Despite the altered staging, Robert Brill’s set remains as close to the Broadway production as possible, evoking grit and glamour in equal measure. The set remains the same for most of the production, with small changes in lighting and props used to evoke different locations – not only is the set beautifully designed, but the background of the Klub’s staging implies that wherever one goes and whatever one does in the world of the play, the cabaret isn’t far away.

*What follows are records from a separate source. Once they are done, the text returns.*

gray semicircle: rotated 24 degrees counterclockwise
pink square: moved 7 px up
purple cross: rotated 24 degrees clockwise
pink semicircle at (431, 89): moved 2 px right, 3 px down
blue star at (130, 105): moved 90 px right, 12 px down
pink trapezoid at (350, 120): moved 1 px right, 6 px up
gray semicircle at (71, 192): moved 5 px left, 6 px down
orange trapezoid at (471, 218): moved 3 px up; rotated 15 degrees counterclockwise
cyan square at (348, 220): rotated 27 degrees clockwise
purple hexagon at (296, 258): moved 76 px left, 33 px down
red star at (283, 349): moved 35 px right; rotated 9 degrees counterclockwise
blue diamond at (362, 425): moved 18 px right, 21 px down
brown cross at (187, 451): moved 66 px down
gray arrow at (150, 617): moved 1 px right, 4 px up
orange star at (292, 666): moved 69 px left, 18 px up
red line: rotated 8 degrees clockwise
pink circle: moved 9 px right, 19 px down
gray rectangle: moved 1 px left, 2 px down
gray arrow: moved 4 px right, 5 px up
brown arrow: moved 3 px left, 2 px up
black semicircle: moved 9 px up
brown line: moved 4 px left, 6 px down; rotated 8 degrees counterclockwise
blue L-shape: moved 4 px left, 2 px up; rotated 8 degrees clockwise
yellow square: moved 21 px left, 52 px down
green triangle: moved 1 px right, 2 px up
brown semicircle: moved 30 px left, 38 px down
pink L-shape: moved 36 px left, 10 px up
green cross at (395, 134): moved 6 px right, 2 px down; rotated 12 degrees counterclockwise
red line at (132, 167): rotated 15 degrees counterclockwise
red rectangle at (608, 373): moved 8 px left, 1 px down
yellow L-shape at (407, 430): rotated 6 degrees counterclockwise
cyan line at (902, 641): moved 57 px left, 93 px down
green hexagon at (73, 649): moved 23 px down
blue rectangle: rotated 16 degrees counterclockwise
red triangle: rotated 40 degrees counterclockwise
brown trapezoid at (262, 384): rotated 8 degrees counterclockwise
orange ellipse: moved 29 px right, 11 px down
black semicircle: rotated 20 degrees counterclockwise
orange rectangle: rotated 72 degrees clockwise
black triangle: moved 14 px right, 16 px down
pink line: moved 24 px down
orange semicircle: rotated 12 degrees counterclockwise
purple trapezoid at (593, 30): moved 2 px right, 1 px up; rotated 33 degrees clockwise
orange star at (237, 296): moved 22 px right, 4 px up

This impression is furthered by the constant presence of Randy Harrison’s magnificent Emcee, who prowls around the stage at all times; sometimes disguised, sometimes as himself, he watches the action unfold and even helps it along, providing the other characters with props almost like a stage manager. Not only does this remind us of the cabaret’s presence, the constant temptation for Sally and Cliff to join in with the debauchery happening around them, but the constant surveillance and interference also bears an uncomfortable resemblance to the reality of life in Berlin under the growing influence of the Nazis.

The darker aspects of the play are handled well, particularly by Shannon Cochran and Mark Nelson as the doomed lovers Fräulein Schneider and Herr Schultz; their rendition of ‘Married’ (Reprise) is heart-rending. Andrea Goss is outstanding as the doll-like Sally Bowles, entertaining and emotive in equal measure as she explores Sally’s descent from cabaret star to starving alcoholic.  Above all, this is a production which balances light and dark, as the audience learns first-hand what Sally and the other characters already know: that the cabaret can take you away from your troubles and into a world of beauty and joy. However, this production asks, when those troubles are serious – pregnancy, poverty, the rise of the Nazis – even if it is possible to ignore them, is it right?